Document segment
- - - - - - -

Courses 2018-2019

Fall 2018
 

REL 200A
Allison Coudert
Mondays, 3:10-6:00PM
Sproul 922

Consideration of the historical and philosophical formation of religion as a concept. Treats the emergence of religion as a category of analysis and understanding from the Reformation through the Enlightenment.

REL 210C
Eva Mroczek
MWF, 1:10-2:00

Sex and Gender in the Bible- Gender and sexuality in the Bible and its interpretation in Judaism and Christianity. Femininity and masculinity; gender roles; homosexuality; sexual violence. Historical origins in the ancient world; influence on contemporary views.

- - - - - - -

Dataset entries
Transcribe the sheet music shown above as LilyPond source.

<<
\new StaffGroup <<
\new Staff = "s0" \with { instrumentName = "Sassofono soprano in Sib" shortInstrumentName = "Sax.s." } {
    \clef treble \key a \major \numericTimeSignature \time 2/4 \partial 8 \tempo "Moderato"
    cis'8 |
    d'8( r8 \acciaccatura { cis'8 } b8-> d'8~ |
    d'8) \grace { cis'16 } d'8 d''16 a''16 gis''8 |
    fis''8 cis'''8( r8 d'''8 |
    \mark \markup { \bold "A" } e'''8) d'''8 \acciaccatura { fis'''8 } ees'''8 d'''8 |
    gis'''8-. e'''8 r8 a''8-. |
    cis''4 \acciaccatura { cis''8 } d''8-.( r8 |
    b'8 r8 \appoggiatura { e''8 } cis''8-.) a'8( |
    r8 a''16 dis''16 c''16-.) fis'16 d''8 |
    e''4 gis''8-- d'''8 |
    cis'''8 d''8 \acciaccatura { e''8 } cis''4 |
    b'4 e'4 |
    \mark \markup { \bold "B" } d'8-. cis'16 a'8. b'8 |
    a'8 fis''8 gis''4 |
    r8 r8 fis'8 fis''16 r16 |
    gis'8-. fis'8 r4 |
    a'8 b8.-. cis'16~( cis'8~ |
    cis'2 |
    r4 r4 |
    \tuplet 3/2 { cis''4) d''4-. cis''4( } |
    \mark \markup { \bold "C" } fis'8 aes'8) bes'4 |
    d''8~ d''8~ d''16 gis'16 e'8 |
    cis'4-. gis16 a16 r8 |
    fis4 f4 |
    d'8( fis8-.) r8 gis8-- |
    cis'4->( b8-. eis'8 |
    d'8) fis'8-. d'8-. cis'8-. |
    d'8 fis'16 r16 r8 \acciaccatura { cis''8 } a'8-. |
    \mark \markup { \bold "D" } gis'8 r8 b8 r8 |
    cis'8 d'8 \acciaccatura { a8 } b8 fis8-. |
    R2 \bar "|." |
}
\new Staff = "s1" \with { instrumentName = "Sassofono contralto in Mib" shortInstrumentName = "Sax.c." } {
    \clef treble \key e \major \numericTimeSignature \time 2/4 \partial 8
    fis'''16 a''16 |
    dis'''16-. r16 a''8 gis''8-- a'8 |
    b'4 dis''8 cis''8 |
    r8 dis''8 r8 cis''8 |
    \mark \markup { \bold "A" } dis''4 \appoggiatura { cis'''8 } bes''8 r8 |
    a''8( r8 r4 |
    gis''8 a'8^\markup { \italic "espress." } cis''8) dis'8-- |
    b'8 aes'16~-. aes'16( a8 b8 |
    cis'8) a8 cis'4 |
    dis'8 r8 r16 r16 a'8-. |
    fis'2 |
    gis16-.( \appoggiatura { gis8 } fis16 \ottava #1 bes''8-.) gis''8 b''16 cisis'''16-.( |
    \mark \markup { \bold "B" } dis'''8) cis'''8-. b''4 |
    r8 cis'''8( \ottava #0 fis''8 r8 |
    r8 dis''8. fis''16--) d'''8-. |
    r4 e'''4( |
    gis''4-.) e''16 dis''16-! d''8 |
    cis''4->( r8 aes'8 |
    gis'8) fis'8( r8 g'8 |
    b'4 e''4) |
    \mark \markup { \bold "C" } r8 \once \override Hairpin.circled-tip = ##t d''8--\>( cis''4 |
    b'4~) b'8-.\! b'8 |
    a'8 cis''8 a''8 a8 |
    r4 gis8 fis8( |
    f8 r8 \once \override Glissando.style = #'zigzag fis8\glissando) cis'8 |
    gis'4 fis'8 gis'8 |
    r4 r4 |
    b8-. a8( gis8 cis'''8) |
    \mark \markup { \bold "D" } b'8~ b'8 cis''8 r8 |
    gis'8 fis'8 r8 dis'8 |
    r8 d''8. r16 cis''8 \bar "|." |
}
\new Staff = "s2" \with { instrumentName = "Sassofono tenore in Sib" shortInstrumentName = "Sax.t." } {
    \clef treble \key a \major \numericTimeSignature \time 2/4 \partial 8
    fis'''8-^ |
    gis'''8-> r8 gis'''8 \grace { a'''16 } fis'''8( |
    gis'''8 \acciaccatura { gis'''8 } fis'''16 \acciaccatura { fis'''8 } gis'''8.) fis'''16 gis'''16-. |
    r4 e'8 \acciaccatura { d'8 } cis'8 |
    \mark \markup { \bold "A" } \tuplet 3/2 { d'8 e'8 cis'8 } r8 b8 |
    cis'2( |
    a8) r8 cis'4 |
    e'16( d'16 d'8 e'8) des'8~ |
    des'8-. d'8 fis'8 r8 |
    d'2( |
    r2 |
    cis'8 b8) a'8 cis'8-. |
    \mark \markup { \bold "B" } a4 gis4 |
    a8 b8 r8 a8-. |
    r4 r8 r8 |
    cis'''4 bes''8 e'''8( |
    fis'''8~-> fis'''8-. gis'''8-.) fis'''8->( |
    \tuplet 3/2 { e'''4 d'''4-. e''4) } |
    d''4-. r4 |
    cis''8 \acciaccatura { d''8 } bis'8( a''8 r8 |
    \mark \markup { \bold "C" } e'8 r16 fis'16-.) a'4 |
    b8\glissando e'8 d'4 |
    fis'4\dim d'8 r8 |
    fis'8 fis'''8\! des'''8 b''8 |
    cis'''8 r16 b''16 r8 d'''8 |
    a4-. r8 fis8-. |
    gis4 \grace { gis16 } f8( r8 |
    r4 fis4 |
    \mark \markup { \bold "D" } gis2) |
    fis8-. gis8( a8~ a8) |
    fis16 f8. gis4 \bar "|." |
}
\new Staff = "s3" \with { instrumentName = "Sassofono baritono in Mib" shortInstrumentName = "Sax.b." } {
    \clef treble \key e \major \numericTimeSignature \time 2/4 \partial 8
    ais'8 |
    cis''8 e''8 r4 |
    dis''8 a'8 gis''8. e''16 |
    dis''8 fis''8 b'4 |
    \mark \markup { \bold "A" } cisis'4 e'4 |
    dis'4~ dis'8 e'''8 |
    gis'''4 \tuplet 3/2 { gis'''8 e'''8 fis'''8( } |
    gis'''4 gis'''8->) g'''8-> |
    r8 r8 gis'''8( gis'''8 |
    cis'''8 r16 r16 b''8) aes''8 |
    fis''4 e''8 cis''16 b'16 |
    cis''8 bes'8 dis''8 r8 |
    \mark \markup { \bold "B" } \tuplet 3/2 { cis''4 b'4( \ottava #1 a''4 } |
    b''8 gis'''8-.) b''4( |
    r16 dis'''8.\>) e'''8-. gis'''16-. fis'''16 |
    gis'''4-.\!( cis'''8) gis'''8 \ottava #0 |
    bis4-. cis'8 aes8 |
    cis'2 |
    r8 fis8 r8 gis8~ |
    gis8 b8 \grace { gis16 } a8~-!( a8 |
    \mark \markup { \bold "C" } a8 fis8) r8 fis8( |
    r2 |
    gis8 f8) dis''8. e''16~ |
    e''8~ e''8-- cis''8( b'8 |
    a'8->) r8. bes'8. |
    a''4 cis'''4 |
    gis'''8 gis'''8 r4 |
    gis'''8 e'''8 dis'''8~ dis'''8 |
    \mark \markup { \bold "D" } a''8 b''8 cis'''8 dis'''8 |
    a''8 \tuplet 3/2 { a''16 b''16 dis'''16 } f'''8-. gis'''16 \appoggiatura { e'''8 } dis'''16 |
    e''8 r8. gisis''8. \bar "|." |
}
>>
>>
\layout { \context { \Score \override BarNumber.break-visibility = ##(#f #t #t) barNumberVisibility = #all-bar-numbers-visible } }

- - - - - - -

Job 1
Set down part of the course listing word for word, starting with "Courses 2018-2019" and going on through "through the Enlightenment.".
Job 2
In the course listing, what room is given for REL 200A?
You can do without the rows.

Exercise output 1
Courses 2018-2019

Fall 2018
 

REL 200A
Allison Coudert
Mondays, 3:10-6:00PM
Sproul 922

Consideration of the historical and philosophical formation of religion as a concept. Treats the emergence of religion as a category of analysis and understanding from the Reformation through the Enlightenment.

Exercise output 2
Sproul 922